La politique fédérale semble par conséquent en accord parfait avec celle des grandes organisations d’employeurs, mais aussi avec ce qui a été, jusqu’à récemment, l’atmosphère dominante en Suisse alémanique. De l’autre côté de ce que les Suisses appellent le « Röstigraben », ou « fossé des röstis », du nom de ces galettes de pommes de terre qui font les délices des germanophones, la première vague n’a pas été perçue de la même façon que du côté romand.

Soumis à des règles fédérales strictes, les Alémaniques avaient globalement été épargnés par l’épidémie. Il en est né un sentiment de déséquilibre et, paradoxalement, de « sacrifice » de la Suisse allemande pour les « Latins ». « Cette situation a sans doute contribué à réduire l’acceptabilité d’une politique nationale pour les Alémaniques », explique Agnès, une résidente de Zurich.

Ce sentiment, mais aussi une méfiance naturelle envers l’État central de l’autre côté de la Sarine, la rivière qui sert de frontière linguistique, a conduit à une certaine prévention envers le retour à une Confédération forte. D’autant que, comme le rappelle Cédric Wermuth, la Suisse germanophone est très influencée par les débats allemands, où les mouvements anti-masques et même négateurs du coronavirus ont été plus vigoureux qu’en France.

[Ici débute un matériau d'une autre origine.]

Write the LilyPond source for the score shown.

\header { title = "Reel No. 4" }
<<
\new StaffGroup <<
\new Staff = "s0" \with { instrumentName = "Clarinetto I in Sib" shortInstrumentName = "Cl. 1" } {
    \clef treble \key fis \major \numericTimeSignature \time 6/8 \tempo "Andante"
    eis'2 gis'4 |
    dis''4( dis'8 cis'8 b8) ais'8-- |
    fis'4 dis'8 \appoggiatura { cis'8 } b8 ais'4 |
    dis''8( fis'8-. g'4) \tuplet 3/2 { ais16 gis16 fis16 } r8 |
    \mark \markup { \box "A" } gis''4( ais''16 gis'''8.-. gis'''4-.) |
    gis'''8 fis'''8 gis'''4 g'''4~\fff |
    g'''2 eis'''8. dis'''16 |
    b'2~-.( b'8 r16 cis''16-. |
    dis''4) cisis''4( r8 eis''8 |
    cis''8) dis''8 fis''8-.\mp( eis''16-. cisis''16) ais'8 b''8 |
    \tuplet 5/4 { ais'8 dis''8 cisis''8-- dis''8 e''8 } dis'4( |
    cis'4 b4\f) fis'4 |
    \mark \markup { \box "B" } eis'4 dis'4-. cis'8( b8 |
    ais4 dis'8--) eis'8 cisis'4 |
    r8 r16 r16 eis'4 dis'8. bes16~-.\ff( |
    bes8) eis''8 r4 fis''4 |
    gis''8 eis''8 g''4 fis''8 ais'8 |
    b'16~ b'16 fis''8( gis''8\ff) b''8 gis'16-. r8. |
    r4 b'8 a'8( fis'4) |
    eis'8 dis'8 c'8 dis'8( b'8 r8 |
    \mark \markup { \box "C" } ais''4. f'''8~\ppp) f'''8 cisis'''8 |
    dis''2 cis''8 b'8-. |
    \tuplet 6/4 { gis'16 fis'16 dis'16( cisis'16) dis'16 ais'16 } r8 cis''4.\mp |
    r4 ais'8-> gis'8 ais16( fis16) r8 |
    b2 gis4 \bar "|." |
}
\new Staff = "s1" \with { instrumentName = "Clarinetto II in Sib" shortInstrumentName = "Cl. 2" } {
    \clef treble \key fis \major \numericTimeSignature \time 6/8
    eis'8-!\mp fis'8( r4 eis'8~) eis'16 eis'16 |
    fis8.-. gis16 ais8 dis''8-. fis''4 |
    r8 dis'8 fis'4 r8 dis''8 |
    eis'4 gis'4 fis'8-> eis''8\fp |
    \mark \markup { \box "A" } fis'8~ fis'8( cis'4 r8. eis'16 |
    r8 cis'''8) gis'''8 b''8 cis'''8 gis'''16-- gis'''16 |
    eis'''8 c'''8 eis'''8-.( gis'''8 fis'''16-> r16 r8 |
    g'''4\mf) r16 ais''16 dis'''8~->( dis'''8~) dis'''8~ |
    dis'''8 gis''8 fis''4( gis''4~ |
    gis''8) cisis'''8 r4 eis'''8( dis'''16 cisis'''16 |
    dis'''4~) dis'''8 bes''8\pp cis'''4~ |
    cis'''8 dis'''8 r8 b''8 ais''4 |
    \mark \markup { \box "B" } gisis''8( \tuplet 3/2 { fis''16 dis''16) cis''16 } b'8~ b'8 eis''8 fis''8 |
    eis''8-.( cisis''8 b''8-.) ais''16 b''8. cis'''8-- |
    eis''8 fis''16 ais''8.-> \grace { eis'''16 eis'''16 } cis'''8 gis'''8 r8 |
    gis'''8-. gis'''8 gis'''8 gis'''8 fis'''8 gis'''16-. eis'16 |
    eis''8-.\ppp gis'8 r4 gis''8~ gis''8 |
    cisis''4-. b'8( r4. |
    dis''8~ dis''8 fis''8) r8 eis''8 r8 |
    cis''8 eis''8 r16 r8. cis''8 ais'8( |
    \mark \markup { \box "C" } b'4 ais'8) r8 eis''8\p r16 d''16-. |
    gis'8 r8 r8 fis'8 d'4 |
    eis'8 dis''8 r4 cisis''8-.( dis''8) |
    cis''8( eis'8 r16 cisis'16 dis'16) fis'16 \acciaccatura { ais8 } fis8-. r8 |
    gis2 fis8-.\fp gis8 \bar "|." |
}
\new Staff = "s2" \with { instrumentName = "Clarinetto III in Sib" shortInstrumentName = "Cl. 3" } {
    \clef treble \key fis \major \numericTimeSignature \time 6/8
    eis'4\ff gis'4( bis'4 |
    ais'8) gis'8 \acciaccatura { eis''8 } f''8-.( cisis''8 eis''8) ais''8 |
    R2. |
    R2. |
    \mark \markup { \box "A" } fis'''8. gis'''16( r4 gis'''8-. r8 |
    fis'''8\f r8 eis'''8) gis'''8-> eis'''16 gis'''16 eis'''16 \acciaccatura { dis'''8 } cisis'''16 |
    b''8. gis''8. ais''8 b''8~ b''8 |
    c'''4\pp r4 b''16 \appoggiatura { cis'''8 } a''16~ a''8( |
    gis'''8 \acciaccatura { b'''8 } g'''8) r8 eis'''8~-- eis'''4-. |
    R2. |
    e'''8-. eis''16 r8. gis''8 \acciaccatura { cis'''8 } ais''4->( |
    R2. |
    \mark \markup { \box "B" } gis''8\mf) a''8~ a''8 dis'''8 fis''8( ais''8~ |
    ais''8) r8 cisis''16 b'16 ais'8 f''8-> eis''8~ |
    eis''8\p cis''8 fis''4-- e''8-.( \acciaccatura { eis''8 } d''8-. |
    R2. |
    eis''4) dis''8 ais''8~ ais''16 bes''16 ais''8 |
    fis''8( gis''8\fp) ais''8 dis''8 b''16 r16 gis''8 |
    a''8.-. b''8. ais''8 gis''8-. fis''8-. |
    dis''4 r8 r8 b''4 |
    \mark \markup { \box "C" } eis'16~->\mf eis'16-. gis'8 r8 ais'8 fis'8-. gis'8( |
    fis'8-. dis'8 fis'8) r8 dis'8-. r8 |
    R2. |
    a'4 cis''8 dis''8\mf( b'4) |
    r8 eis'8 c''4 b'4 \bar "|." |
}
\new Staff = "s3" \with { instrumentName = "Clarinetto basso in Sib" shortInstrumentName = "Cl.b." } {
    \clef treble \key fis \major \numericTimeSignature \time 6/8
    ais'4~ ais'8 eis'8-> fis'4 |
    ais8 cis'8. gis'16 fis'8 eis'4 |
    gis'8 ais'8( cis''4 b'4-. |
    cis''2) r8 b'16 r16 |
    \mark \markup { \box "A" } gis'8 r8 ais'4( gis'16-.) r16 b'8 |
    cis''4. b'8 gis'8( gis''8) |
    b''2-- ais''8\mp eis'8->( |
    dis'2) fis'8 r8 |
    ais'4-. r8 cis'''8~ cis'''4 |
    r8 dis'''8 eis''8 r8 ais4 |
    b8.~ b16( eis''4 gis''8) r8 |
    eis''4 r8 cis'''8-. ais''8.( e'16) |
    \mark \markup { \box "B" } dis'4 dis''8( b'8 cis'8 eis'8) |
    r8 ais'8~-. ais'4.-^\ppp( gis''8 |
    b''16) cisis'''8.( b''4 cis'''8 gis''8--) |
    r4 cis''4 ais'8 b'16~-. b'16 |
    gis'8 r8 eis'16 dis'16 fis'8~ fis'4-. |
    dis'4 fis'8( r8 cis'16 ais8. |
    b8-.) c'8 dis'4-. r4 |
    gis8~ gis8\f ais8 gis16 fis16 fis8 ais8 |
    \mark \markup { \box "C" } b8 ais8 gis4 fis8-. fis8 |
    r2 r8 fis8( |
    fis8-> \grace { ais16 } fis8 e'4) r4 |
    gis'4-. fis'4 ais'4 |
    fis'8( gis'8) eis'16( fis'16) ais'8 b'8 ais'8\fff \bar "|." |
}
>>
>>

Le 7 novembre, 1 500 personnes ont ainsi manifesté à Bâle contre les mesures du Conseil fédéral, pourtant encore très réduites, contre le coronavirus. Le rassemblement est anecdotique, mais il serait impensable en Suisse latine. La lecture du courrier des lecteurs de la presse alémanique ne laisse, au reste, aucun doute sur l’importance de ce rejet de l’intervention étatique et des mesures sanitaires.

La droite alémanique doit donc ménager sa base électorale. D’autant que, outre-Sarine, la culture économique est très marquée par l’ordolibéralisme allemand et une forme de « darwinisme économique ». L’économiste vedette d’outre-Sarine, le Zurichois Reiner Eichenberger, ne cache pas son choix de « l’immunité de masse » et publie, en ce sens, des tribunes régulières dans la presse locale. Cette idée est quasiment absente en Suisse romande, où, au contraire, certains économistes recommandent des stratégies plus agressives sur le plan sanitaire pour réduire le coût économique. « Le refus de l’endettement est dans la structure idéologique de la Suisse alémanique », explique Samuel Bendahan.

Certes, il serait simpliste de caricaturer la Suisse alémanique en défenseure d’une forme de stratégie à la suédoise. Cédric Wermuth signale ainsi que le ton des mails qu’il reçoit a changé depuis deux semaines et qu’ils vont davantage dans le sens d’une inquiétude croissante sur la situation sanitaire.

On a vu qu’à Berne Christoph Ammann demandait l’intervention fédérale. Mais les résistances dans l’est et le centre de la Suisse sont réelles et d’autant plus frappantes que, même si la Romandie est beaucoup plus touchée que la Suisse alémanique, cette dernière n’est plus épargnée comme lors de la première vague. Le taux de positivité des tests est désormais supérieur à 10 % pour tous les cantons. Le nombre total de cas au 9 novembre est plus important à Zurich qu’à Genève, et on a vu que les chiffres bernois étaient préoccupants.

Même certains cantons alpins comme Schwytz ont été touchés de plein fouet par la pandémie, notamment après l’organisation d’un concert de yodel à la mi-octobre devant 600 personnes, où quelques chanteurs étaient porteurs du virus. En quelques jours, l’hôpital cantonal de ce canton montagnard de 160 000 personnes a été saturé. Pour autant, aucun confinement, même partiel, n’a été décidé.